The search for justice, for equality, indeed for the rights of young girls, started for London Bell right after graduating from the University of Michigan with a degree in English. DePaul University College of Law in Chicago was her next stop, a place where the Detroit native learned all she could about law, and during that time one of her passions – international issues – eventually surfaced. Post-college work landed her in bankruptcy law, but once she returned to her hometown, it was clear there was more work to do. Returning to DePaul University, Bell earned her master of law and policy (LLM) in human rights and by 2014 landed back in Detroit ready to do something significant in her community. Two years later, she started Bell Global Justice Institute, in honor of her fallen brother, Staff Sergeant Vincent J. Bell of the United States Marine Corps, who died in 2011 but touched many young lives through mentorship.
"It was important to raise awareness about international issues within the city of Detroit – making that local and global connection," Bell says. "I thought that it would be a good time – which was 2016 – to begin this organization, Bell Justice Institute, to focus specifically on education and girls: international human rights education for girls." In pushing for these rights, Bell hopes to bridge the divide between local and global issues, particularly as they relate to Detroit – and more crucially, Detroit girls. "What I hope for people to understand (is that) some of the issues happening here are also happening simultaneously in other countries," Bell says. "There are connections between us and people in other countries that are struggling, trying to fight for rights. Not only are we Detroit citizens, American citizens, but we're global citizens." What few people realize is that what Detroiters do here can have an impact on others around the world, Bell says, adding, "and what's going on around the world has an impact on what's going on here. We're all interconnected."
To illustrate this interconnectedness, Bell Global Justice Institute hosts an annual event, the International Day of the Girl, in October, and in December, they're planning an online celebration of Human Rights Day. "One of the things that we do (is) we highlight important dates on our social media," Bell says. "Dec. 10 is Human Rights Day (and) we will be blogging about that, sharing information on social media about the importance of that day and why it's important for women and girls particularly." The next event for Bell Global will be scheduled for March, just in time for International Women's Month.
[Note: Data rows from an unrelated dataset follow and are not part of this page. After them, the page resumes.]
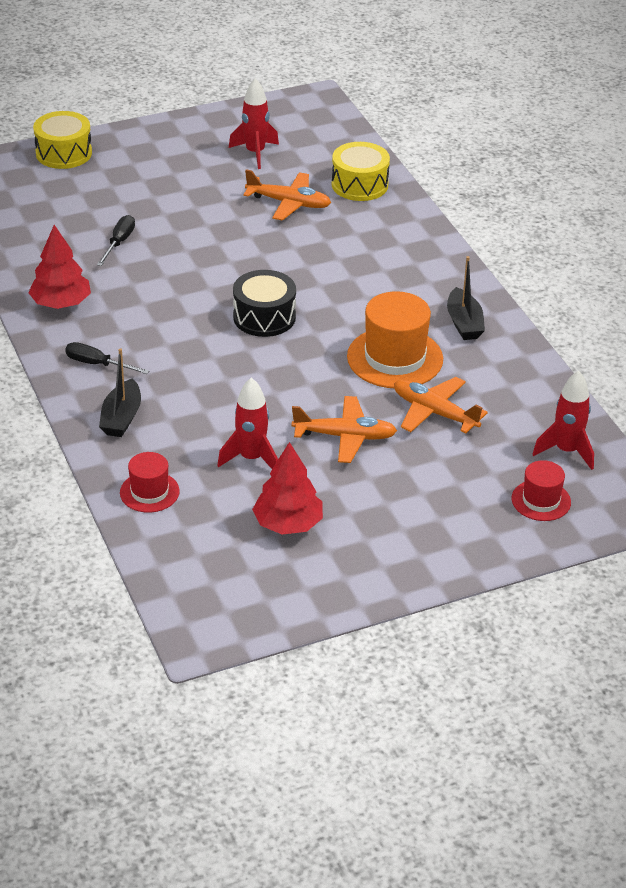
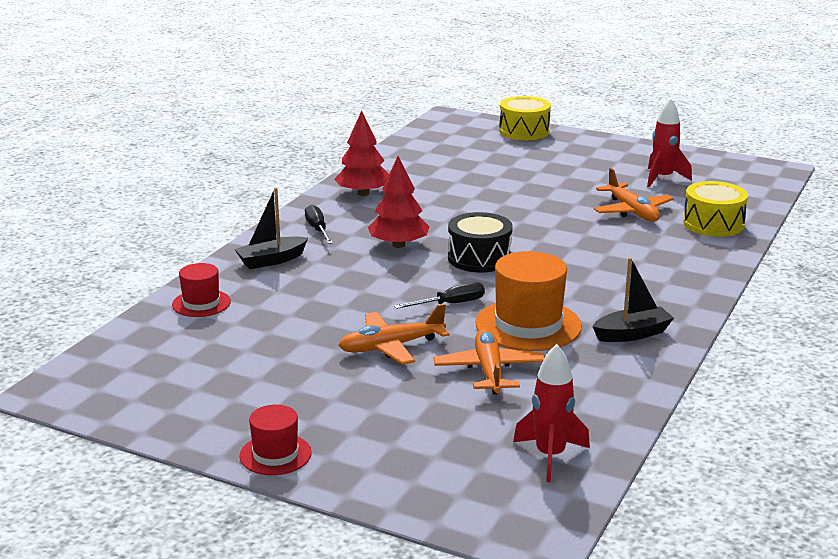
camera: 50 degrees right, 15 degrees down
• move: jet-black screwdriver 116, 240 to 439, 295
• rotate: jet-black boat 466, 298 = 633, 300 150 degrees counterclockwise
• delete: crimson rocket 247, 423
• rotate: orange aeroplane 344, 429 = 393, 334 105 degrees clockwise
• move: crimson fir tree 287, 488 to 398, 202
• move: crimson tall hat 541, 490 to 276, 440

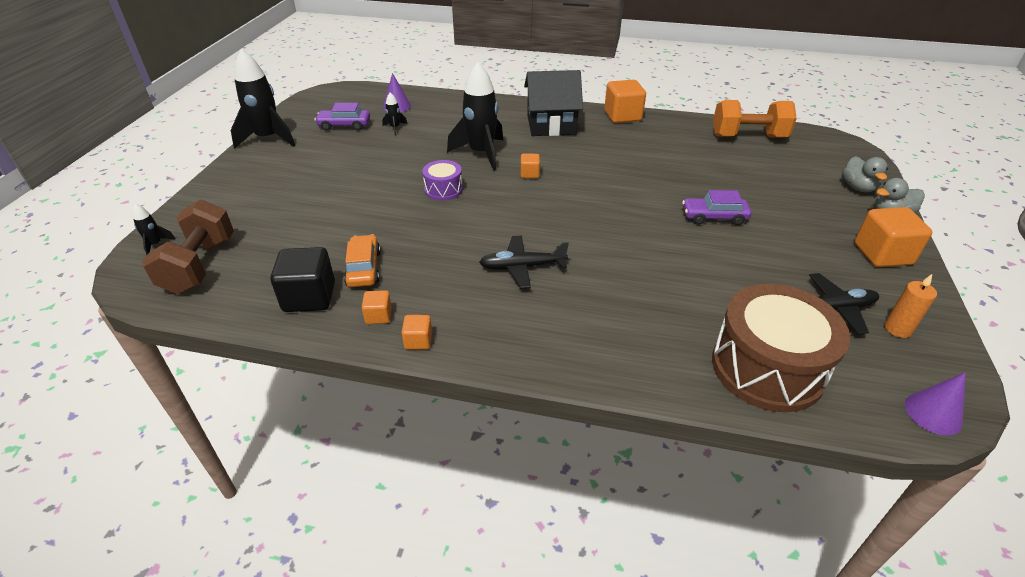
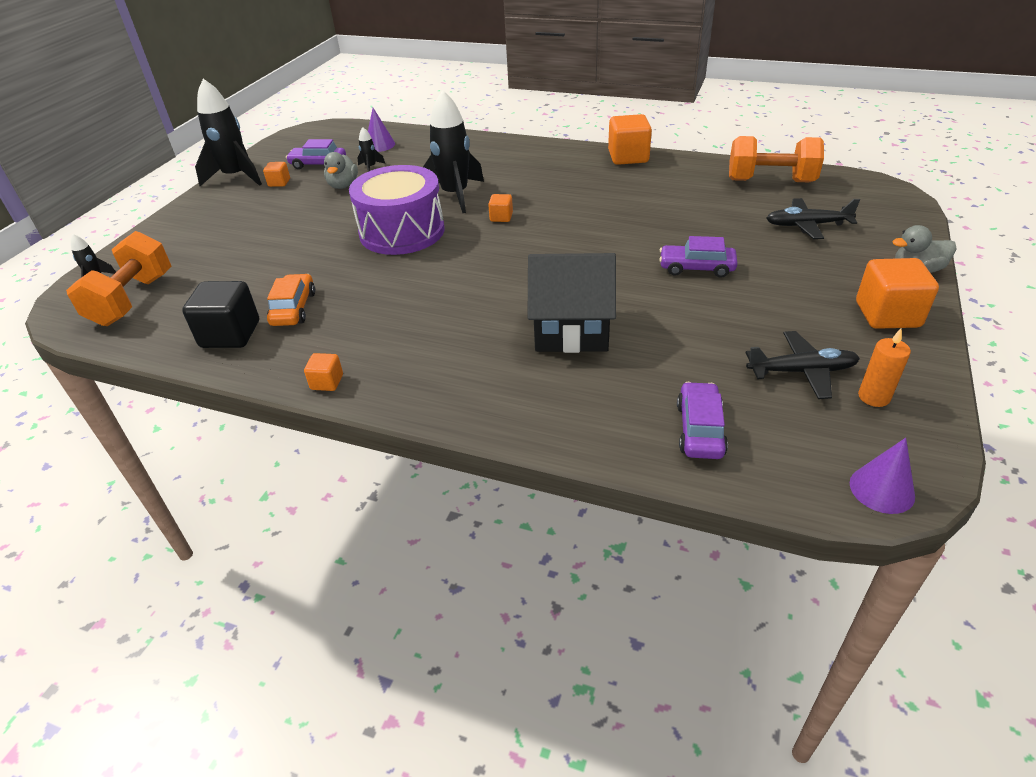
camera: 10 degrees right, 0 degrees up
• move: jet-black toy house 553, 103 to 572, 303
• move: ash-grey duck 865, 174 to 341, 170
• resize: violet drum 442, 180 = 397, 210 x2.02
• recolor: russet hand weight 188, 246 to orange hand weight 119, 278
• move: jet-black aeroplane 524, 262 to 813, 218
• replace: russet drum 781, 348 to violet car 702, 420
• move: orange solid cube 376, 307 to 276, 174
In the past, Bell has partnered with Wayne County Community College, Wayne State University and others to help spread awareness because – and this is really important to her – "certain barriers such as poverty, hunger, transportation issues impact girls globally, but also locally as well. (This is) what makes us not so different from other countries around the world." And to this end, Bell Global Justice Institute plans to continue advocating for these grassroots issues, and hopefully in the process, gain more community support in a collective, concerted effort. "I'm really big on partnering to advance human rights and to promote human rights," she says. "One of the things I really stress … education … it's a right. In our country, our community, it's an international human right."